Sobre as consequências
ambientais e ecológicas dessas barragens há estudos científicos e manifestações
de habitantes expulsos de suas terras que demonstram a atitude autoritária da
espécie humana sobre si mesma e outras formas de vida.
A mais complicada
dificuldade humana de prover-se regularmente de água é o próprio crescimento da
população ao longo e largo do planeta. A sobrevivência e a reprodução da
espécie humana dependem de sua limitada capacidade de abastecer-se de água a
qualquer distância em que dela se encontre. Em segundo lugar, dependem de sua
limitada capacidade de produzir, sem água, o variado cardápio de alimentos
necessários à manutenção de suas funções orgânicas. As proteínas e vitaminas
animais e vegetais demandadas pela população mundial dependem fundamentalmente
do uso de água.
No Brasil, não são só os 204
milhões de habitantes que usam diariamente água potável. Os 212 milhões de
bovinos, outros milhões de ovinos, caprinos e aves domésticas juntos consomem
rios de água que ingerimos na forma de carne. (Alguns milhões de bichos de
estimação requerem importante volume de água para distintas finalidades.) O que
sobra para plantas e para toda a variedade da fauna é cada vez menos.
Qualquer ação destinada a
compreender e respeitar a essência ecológica do planeta – água – deve incluir
medidas que controlem o crescimento populacional da espécie humana. Em
consequência, diminuir-se-iam milhões de consumidores de água mantidos vivos
para desfrute humano.

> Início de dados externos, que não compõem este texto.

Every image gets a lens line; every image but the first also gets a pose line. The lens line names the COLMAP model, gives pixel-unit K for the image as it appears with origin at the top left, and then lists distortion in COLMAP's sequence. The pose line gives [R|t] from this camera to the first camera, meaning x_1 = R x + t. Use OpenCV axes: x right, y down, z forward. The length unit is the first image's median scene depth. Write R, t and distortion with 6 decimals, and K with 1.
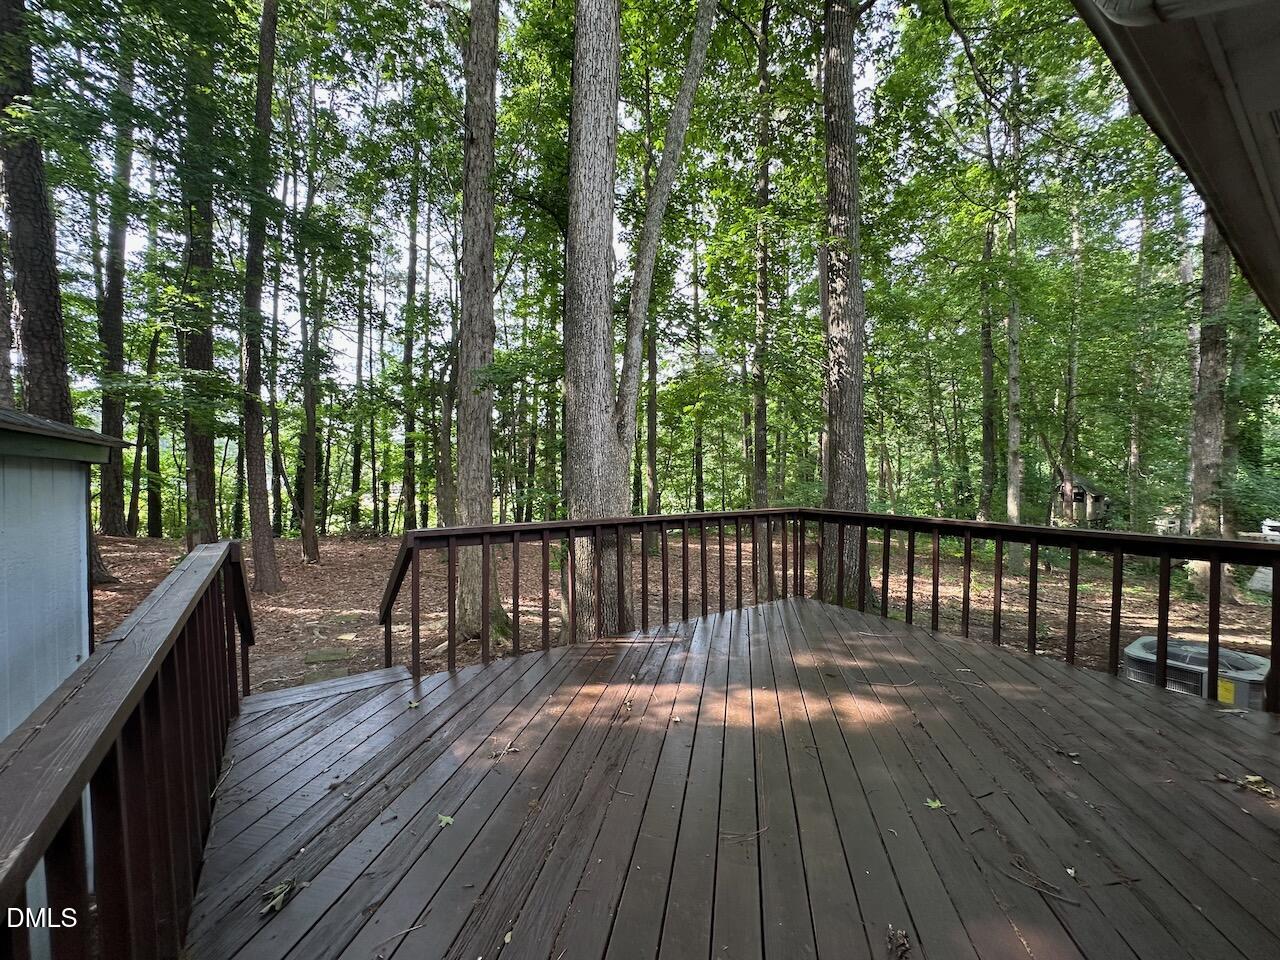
lens RADIAL K [[508.2, 0, 640.0], [0, 508.2, 480.0], [0, 0, 1]] dist [-0.005853, 0.000641]
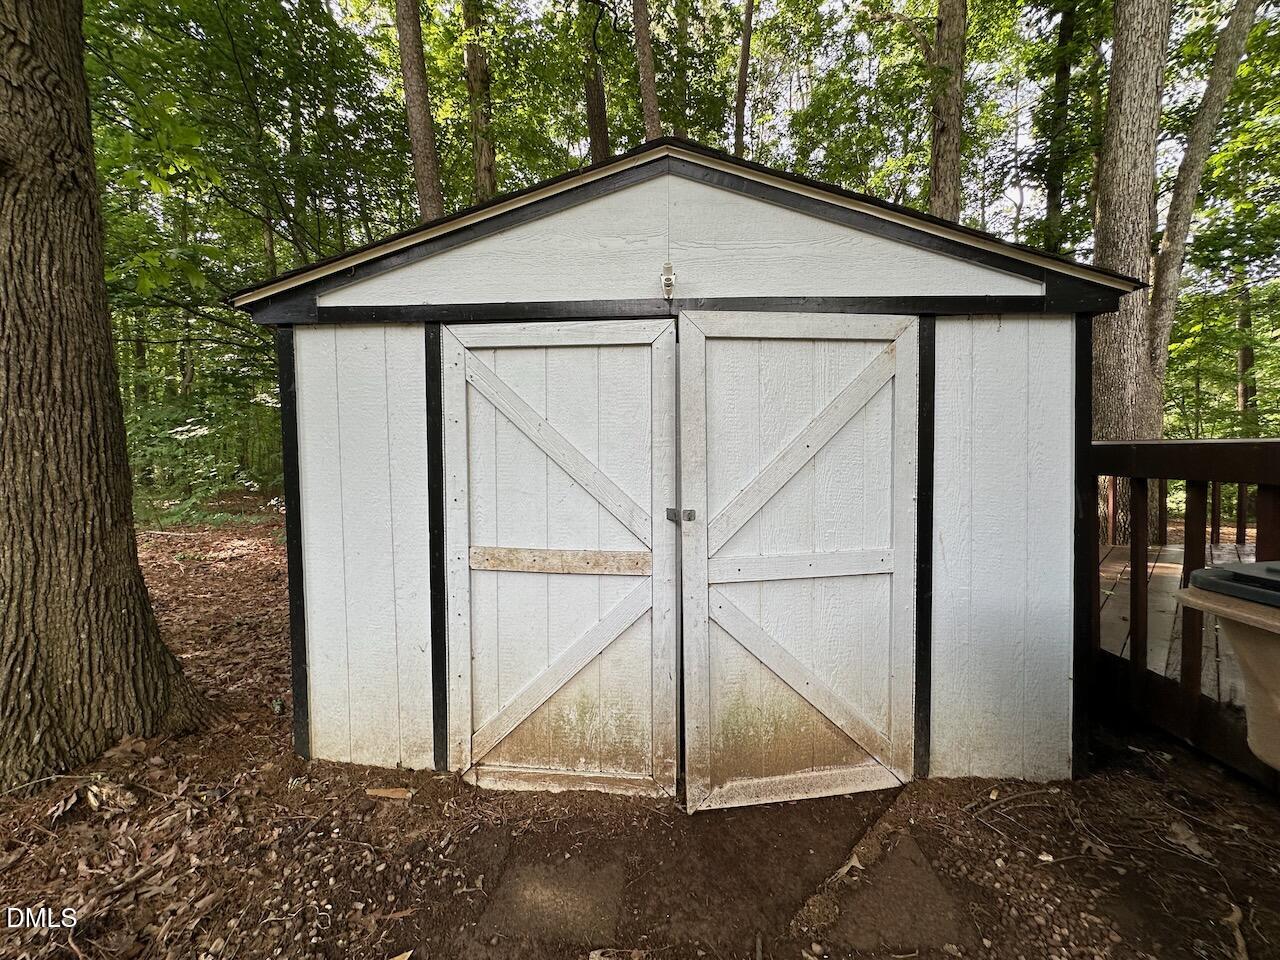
lens RADIAL K [[508.2, 0, 640.0], [0, 508.2, 480.0], [0, 0, 1]] dist [-0.005853, 0.000641]
pose [[0.804279, 0.017285, -0.594000, -0.279869], [0.005629, 0.999310, 0.036701, 0.107653], [0.594225, -0.032862, 0.803628, -0.512454]]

Em outras palavras, com menos consumidores de carne
animal teríamos menos rebanhos secando florestas e rios. É bom lembrar que para
produzir um quilograma de carne bovina se necessitam 15 mil litros de água.
Compra-se água virtual e invisível extraída de fontes desconhecidas da maior
parte dos que clamam por água na torneira.
A preservação do ambiente
não corre risco por parte de beija-flores, borboletas e peixes do mar e dos
rios. O risco e o fato de se extinguirem vidas se originam na espécie humana. A
busca do equilíbrio populacional é uma obrigação da espécie humana consciente e
deve ser de seu interesse. A interdependência de todos os seres vivos é uma lei
natural compreendida por todas as espécies que formam a cadeia trófica.